Di zaman yang makin gaul (gagal ulangan)Â dan kompleks seperti ini, rasa ingin tahu sudah tak jadi candu. Tanya banyak, dibilang kepo. Tanya sedikit, katanya cuma formalitas. Tak melempar tanya, berarti tak peduli.
"Ah, bisa tidak kalian diam saja?"
     Hal ini pun melarutkan tingkat kekritisan muda-mudi masa kini. Mereka jadi tak sudi bertanya, padahal paham pada hal yang dijelaskan pun tidak. Membaca buku tidak. Bertanya pun enggan. Astaga, bahkan memperhatikan penjelasan guru pun tidak, malah sibuk terpaku pada layar telepon pintarnya. Lalu, dari manakah mereka bisa paham? Apa mereka sudah 'masa bodoh' dengan hal-hal yang seharusnya ditanyakan?

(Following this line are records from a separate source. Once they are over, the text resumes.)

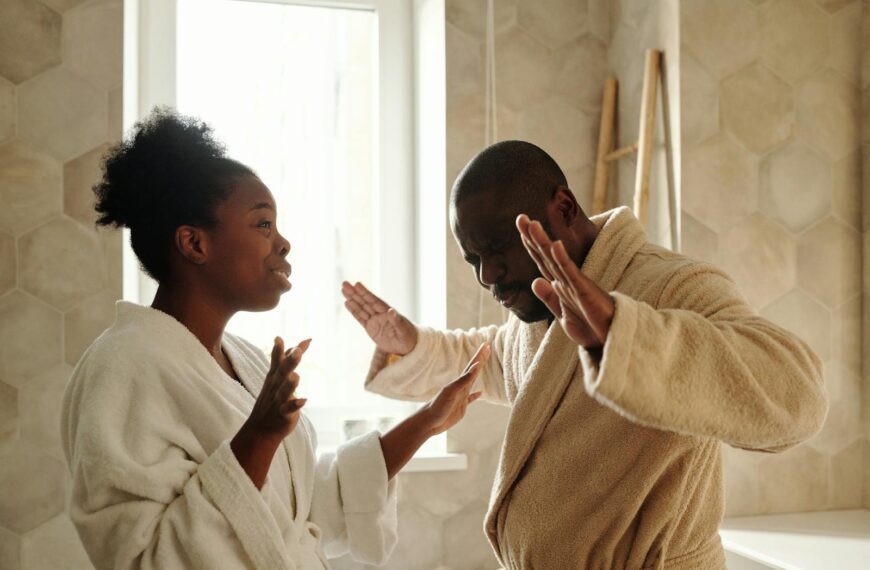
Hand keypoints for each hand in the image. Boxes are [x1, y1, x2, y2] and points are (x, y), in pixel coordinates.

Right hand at [244, 337, 309, 441]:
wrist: (260, 430)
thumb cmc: (271, 401)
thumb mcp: (276, 379)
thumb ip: (285, 361)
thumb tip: (296, 345)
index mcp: (274, 377)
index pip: (277, 360)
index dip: (280, 349)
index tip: (279, 337)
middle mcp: (275, 386)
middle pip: (283, 372)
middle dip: (289, 361)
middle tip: (297, 351)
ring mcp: (278, 400)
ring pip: (284, 390)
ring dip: (290, 384)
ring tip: (296, 376)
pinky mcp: (283, 414)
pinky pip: (288, 409)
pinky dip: (295, 405)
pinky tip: (303, 400)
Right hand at [341, 281, 417, 354]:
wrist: (409, 346)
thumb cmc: (409, 337)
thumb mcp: (404, 330)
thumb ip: (397, 321)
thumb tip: (391, 311)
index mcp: (388, 312)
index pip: (374, 301)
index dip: (365, 293)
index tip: (357, 284)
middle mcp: (380, 314)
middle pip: (365, 302)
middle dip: (355, 293)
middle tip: (344, 283)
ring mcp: (375, 320)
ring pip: (361, 308)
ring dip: (352, 299)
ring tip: (343, 290)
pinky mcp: (371, 328)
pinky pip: (360, 318)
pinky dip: (354, 311)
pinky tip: (347, 303)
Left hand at [418, 343, 490, 434]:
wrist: (429, 421)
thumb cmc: (438, 406)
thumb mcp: (452, 392)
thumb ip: (464, 379)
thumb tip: (476, 366)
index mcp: (459, 382)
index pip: (472, 366)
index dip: (480, 356)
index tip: (486, 345)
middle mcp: (461, 387)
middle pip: (473, 370)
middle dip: (480, 359)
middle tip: (487, 348)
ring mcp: (461, 396)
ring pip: (472, 381)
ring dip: (478, 372)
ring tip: (482, 365)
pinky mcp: (461, 407)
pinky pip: (471, 398)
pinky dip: (476, 395)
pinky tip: (480, 392)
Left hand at [516, 214, 613, 351]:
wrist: (610, 338)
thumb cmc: (589, 326)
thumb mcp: (562, 314)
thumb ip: (549, 298)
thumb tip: (535, 282)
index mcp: (560, 285)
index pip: (542, 261)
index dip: (530, 245)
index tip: (521, 228)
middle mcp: (566, 280)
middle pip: (545, 255)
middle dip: (532, 236)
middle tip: (520, 217)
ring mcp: (575, 283)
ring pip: (555, 259)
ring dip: (543, 242)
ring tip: (532, 224)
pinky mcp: (584, 290)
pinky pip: (570, 273)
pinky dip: (562, 259)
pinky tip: (555, 245)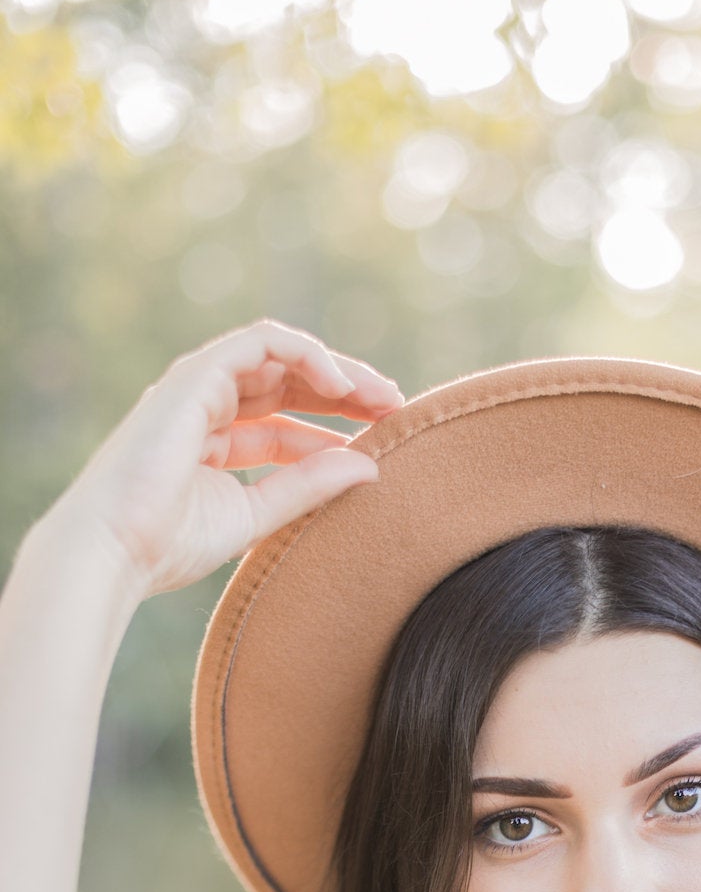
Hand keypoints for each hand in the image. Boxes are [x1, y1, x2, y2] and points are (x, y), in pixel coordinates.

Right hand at [36, 317, 405, 602]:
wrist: (115, 549)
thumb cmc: (170, 545)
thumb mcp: (256, 514)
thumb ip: (308, 488)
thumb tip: (370, 467)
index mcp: (215, 444)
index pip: (287, 424)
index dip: (336, 429)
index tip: (383, 443)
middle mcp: (206, 408)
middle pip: (288, 383)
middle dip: (346, 392)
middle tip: (395, 407)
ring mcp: (198, 388)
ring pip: (279, 355)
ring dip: (335, 369)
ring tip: (380, 395)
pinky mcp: (194, 375)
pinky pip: (260, 342)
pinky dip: (305, 354)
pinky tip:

     Entah. Mungkin mereka lelah. Tapi, lelah pada apa? Tak seharusnya nyinyiranitu kau dengar, kala kau masih paham di mana teritori yang mana harus kau pahami, dan mana yang bukan menjadi urusanmu. Bedakan mana kepo, mana kritis. Pilah mana hal yang harus kau tanyakan, mana yang tidak harus kau tanyakan; seperti urusan orang lain misalnya, hehe.
"Kalo ga tahu, tanya! Jangan sok tahu, tapi sesat!"
     Malu bertanya, memang akan tersesat di jalan (tapi kan sekarang ada Google Maps). Lantas, apakah banyak bertanya itu memalukan? Tentu saja tidak! Dengan bertanya, kita bisa tahu perspektif dan paradigma seseorang tentang suatu permasalahan itu seperti apa. Pun hal ini melatih kita untuk tidak menilai suatu permasalahan hanya dari satu sudut pandang saja. Hal ini akan membuat kita lebih bijaksana dan rasional dalam menilai dan berpendapat atas suatu kasus, dan tidak akan jadi orang yang melulu memaksakan kehendak. Dan juga, bertanya akan memupuk rasa ingin tahu, yang mana sikap itu adalah salah satu sikap dari seorang peneliti. Keren, kan?
Jadi, bertanyalah, maka jawabannya akan membuka satu pintu lagi menuju cakrawala ilmu pengetahuan yang begitu luasnya.